Himmlische Frage

Hallo alle,

ich hätte da mal ne himmlische Frage: Wenn jemand besonders glücklich ist, ist er ja im siebten Himmel. Aber wo sind die restlichen 5* Himmel?
Und dazu noch ne andere Frage: Warum heißt die Wolke 7 auf englisch „cloud number nine“ (Oder heißt die gar nich so, und Brian Adams lügt mit diesem Lied?)

Himmlischen Dank

Petzi

* Der blaue Himmel da oben ist wohl der erste Himmel, darum nur 5 *g*

Orientalische Antwort *g*
Hallo Petzi,

früher dachten die Leutchen im Orient, daß es mehrere Himmel übereinander gibt. In dem siebten - dem höchsten - sollte wohl der liebe Gott wohnen.
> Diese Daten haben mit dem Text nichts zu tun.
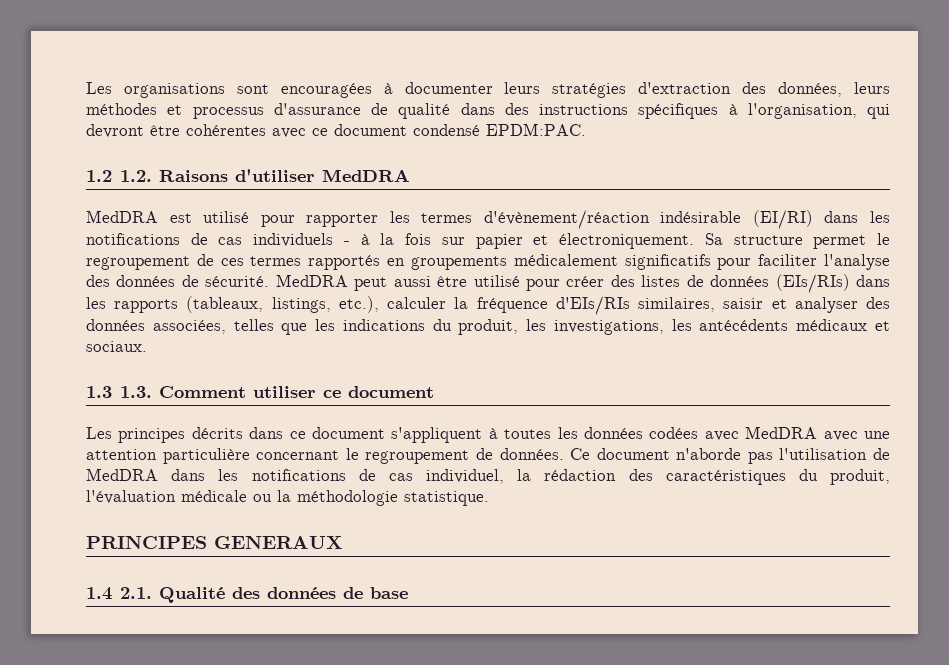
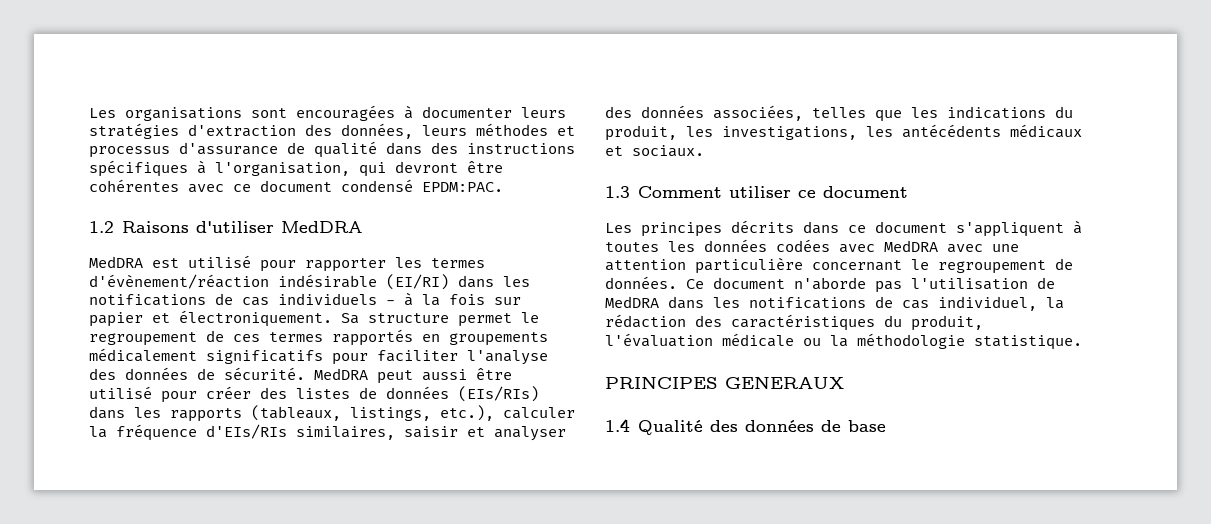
[120,170,153,182] 1.2. -> (114, 227) none
[120,386,153,398] 1.3. -> (630, 192) none
[120,587,153,599] 2.1. -> (630, 425) none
Bei der Wolken-Frage habe ich nicht den geringsten Schimmer…

Viele Grüße

Tessa

Hallo, Petzi!

Ich zitiere - auch wenn alle Experten mit ihren 200€ teuren Werken aufheulen werden - mal aus dem DUDEN Nr. 11 (Redewendungen und sprichwörtliche Redensarten):

im sieb[en]ten Himmel sein/sich wie im sieb[en]ten Himmel fühlen (ugs.): überglücklich, selig sein: Die Schilderung des Himmels in der Bibel geht zum Teil auf alte morgenländische Vorstellungen zurück, wonach es mehrere Himmel der Seligen übereinander gibt, vgl. z.B.: „Ich kenne einen Menschen in Christus, der … bis zum dritten Himmel entrückt wurde“ (2. Korinther 12,2). In frühchristlichen apokryphen Schriften wird der siebente Himmel als der höchste bezeichnet, in dem Gott selbst mit dem Engeln wohnt.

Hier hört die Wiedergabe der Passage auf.